··· TRECHO FORNECIDO

24 Mai 2019
A pouco mais de três dias das eleições europeias do dia 26 de maio, as batalhas de alguns políticos italianos têm se tornado cada vez mais agressivas. O exemplo mais claro foi o do ministro do interior e atual vice-ministro do governo, Matteo Salvini, do partido direitista A Liga, que não viu nenhum problema em agredir e ofender com suas palavras qualquer pessoa, em sua tentativa de demonstrar que suas ideias e seu partido são o melhor e os que resolverão todos os problemas da Itália e da Europa.
A reportagem é de Elena Llorente, publicada por Página/12, 23-05-2019. A tradução é do Cepat.
Não importa se os agredidos e ofendidos são a Igreja, a Organização das Nações Unidas ou a Magistratura italiana. Para exaltar suas ideias, defendeu as medidas tomadas contra os imigrantes que chegam pelo Mediterrâneo - como fechar os portos da península para não os receber -, contra os barcos de organizações governamentais que os ajudam - proibindo-lhes de ancorar -, contra o Vaticano e em especial o Papa Francisco, que sempre fala de “portas abertas” e em “construir pontes, não muros”, e contra alguns magistrados aos quais acusa de favorecer a “imigração clandestina”.
Salvini acredita que todas essas bandeiras o ajudarão a se colocar definitivamente como o primeiro partido da Itália, para assim poder ter o seu próprio governo e não um governo compartilhado, como o de agora, com o Movimento Cinco Estrelas (M5S). Além disso, também espera, após os resultados de domingo, poder construir um bloco poderoso de direita no Parlamento Europeu e mudar o rumo da Europa.
Com o Papa Francisco, as diferenças já haviam sido percebidas há tempo. Contudo, inicialmente, Salvini se mantinha bastante contido. Agora, ao contrário, quando o Papa falou em manter as “portas abertas” em relação aos migrantes, em tácita alusão às medidas de Salvini, mas também de outros governos da Europa, como Hungria e Áustria que fecharam suas fronteiras, o ministro disse claramente: “E por que o Vaticano não abre suas portas aos migrantes, portas que permanecem bem fechadas?”. “Quantos refugiados existem no Vaticano?”, acrescentou Salvini, referindo-se a um estado que tem apenas 0,44 km2.

······

__O PROBLEMA__
No trecho sobre as eleições europeias, liste todas as instituições que a frase iniciada por "Não importa se" apresenta como agredidas e ofendidas.

··· SEÇÃO DE DADOS

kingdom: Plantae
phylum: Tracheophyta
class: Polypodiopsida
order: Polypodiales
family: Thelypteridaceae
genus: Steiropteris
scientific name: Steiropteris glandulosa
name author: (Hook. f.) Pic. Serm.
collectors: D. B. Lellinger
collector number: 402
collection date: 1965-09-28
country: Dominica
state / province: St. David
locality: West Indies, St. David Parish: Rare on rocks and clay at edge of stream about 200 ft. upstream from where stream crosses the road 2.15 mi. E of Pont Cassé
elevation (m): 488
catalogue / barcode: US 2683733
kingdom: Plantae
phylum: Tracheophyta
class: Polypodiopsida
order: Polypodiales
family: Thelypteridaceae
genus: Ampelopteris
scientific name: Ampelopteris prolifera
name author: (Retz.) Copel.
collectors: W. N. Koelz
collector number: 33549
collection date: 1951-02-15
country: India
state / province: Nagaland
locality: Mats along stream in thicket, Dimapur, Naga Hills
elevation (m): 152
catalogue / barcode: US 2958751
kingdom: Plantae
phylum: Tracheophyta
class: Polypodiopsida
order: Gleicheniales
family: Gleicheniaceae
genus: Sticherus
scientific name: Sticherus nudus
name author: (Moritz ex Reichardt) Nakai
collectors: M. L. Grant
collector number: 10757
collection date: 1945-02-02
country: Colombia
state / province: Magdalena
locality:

······

__RESPOSTA COMPLETA__
- a Igreja
- a Organização das Nações Unidas
- a Magistratura italiana